## WHAT IS BEING ASKED
Search the entries for the word "lines" and report each line that has it.

## TASK DATA
-*-
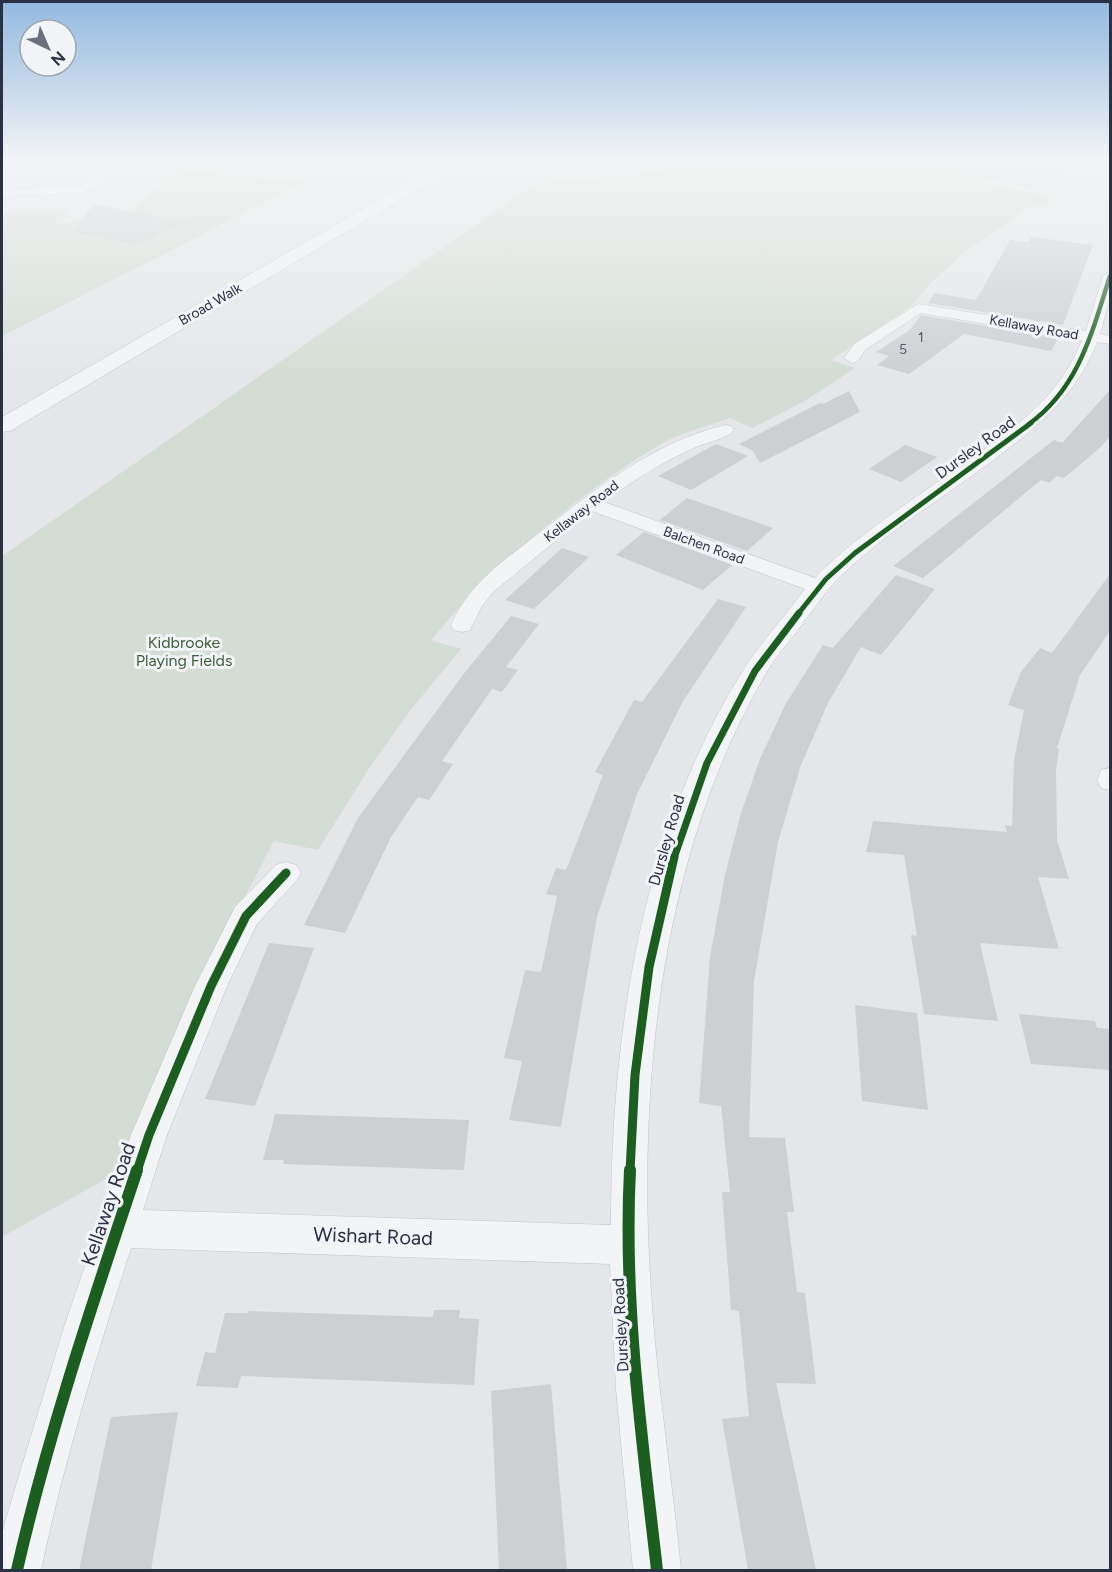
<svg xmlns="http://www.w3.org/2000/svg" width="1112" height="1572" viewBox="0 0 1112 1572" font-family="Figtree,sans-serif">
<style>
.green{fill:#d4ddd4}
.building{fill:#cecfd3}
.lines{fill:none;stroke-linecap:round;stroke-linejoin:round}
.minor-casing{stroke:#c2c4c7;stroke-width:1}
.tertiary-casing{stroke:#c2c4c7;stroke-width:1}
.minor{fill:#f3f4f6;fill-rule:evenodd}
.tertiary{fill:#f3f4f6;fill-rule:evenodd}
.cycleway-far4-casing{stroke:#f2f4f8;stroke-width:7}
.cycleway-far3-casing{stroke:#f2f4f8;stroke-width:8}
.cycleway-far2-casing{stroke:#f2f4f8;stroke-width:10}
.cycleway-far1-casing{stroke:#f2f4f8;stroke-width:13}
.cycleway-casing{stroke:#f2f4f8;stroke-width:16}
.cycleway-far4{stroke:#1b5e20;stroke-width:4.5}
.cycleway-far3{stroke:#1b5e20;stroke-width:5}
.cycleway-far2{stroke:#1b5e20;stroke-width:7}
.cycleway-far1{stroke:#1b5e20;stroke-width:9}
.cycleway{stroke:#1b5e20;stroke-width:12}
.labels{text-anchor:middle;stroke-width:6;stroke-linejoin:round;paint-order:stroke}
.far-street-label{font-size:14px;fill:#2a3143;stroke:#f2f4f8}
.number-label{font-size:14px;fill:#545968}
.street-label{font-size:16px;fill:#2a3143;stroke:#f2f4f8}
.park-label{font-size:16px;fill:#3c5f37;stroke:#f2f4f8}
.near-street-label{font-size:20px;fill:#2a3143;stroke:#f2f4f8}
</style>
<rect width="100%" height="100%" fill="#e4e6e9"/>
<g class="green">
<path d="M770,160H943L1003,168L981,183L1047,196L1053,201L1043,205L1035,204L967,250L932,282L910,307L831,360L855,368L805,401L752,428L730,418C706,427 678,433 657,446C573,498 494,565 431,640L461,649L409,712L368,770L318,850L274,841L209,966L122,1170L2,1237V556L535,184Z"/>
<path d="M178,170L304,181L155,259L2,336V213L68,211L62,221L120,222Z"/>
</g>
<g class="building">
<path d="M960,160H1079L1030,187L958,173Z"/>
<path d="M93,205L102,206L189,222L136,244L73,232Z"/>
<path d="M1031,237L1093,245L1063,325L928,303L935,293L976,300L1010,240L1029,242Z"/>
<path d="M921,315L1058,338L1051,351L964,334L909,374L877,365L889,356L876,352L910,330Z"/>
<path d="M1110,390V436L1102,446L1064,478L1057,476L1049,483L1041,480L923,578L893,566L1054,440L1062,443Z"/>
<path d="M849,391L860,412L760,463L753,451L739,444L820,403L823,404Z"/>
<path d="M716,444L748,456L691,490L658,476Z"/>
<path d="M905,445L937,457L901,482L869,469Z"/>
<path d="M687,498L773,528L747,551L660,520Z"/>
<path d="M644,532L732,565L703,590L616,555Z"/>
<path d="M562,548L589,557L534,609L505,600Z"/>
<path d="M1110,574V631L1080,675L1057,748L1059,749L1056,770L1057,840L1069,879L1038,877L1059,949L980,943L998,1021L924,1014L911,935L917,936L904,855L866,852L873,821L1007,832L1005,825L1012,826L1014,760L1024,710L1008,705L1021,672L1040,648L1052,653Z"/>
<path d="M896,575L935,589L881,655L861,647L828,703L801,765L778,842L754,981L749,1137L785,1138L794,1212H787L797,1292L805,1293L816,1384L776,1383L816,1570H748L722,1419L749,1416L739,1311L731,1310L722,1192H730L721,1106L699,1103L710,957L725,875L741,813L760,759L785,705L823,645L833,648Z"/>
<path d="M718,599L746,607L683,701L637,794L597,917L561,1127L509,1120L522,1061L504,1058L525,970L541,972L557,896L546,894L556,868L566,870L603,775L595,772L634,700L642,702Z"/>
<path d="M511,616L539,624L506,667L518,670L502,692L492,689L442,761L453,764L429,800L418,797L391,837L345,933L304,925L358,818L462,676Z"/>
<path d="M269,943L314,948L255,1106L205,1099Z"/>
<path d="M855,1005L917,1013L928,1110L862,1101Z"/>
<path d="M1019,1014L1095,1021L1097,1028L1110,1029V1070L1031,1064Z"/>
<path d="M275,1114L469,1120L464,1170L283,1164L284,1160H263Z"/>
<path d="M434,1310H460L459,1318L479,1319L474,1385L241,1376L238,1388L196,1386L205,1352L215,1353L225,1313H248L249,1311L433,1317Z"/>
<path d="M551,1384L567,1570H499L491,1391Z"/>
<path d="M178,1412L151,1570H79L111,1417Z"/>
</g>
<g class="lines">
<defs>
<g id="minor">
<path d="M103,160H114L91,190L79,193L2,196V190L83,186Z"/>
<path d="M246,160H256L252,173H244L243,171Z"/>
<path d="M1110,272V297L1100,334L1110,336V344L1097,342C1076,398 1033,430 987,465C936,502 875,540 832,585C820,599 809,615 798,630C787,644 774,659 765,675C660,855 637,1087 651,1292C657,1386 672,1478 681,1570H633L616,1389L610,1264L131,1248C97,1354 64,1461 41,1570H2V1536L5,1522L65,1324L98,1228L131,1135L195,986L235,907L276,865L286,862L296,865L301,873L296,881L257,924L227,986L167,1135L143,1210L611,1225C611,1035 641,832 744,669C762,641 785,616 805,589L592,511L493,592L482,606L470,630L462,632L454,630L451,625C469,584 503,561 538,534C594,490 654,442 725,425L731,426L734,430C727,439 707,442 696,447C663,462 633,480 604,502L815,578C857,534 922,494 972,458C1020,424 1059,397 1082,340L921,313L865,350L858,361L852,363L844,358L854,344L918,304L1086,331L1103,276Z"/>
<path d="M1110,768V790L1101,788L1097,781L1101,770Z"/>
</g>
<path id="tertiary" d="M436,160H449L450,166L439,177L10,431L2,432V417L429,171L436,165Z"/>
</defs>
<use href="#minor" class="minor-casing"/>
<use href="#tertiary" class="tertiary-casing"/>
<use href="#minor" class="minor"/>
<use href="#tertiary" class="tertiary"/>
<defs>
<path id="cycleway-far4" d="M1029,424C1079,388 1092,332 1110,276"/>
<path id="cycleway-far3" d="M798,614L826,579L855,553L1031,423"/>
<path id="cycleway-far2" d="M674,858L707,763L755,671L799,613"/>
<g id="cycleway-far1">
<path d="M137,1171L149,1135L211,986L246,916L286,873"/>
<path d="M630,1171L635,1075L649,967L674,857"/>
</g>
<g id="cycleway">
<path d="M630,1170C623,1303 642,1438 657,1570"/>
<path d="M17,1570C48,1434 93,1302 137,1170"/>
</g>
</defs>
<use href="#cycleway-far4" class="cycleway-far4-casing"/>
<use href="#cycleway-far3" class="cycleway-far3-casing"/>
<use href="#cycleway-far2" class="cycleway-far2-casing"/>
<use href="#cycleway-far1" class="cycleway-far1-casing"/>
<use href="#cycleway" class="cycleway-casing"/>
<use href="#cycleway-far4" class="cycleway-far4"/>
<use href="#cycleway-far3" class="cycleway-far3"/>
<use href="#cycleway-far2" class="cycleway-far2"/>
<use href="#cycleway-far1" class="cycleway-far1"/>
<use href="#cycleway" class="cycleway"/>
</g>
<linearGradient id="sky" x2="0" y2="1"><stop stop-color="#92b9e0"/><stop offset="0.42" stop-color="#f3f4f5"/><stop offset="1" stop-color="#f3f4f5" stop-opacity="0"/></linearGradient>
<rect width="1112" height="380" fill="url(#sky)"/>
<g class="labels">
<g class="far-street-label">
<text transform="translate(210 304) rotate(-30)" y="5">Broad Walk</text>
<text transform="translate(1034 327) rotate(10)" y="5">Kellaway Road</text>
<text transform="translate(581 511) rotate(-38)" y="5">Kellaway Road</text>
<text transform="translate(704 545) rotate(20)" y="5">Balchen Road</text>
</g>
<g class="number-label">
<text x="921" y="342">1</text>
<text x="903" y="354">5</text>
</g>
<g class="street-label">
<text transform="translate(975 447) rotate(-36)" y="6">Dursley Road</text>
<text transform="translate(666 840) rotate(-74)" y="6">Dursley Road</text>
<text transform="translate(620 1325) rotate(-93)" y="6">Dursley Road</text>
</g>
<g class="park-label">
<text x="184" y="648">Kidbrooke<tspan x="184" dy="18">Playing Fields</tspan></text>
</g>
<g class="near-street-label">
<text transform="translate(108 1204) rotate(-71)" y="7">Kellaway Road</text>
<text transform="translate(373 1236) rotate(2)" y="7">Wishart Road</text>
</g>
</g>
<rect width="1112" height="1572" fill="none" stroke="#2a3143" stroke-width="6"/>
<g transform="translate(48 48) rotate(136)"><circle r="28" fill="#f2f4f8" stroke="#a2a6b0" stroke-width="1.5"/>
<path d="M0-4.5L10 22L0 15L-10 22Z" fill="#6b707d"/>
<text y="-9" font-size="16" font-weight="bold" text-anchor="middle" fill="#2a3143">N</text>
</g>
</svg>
-*-
## ANSWER TO THE PROBLEM
.lines{fill:none;stroke-linecap:round;stroke-linejoin:round}
<g class="lines">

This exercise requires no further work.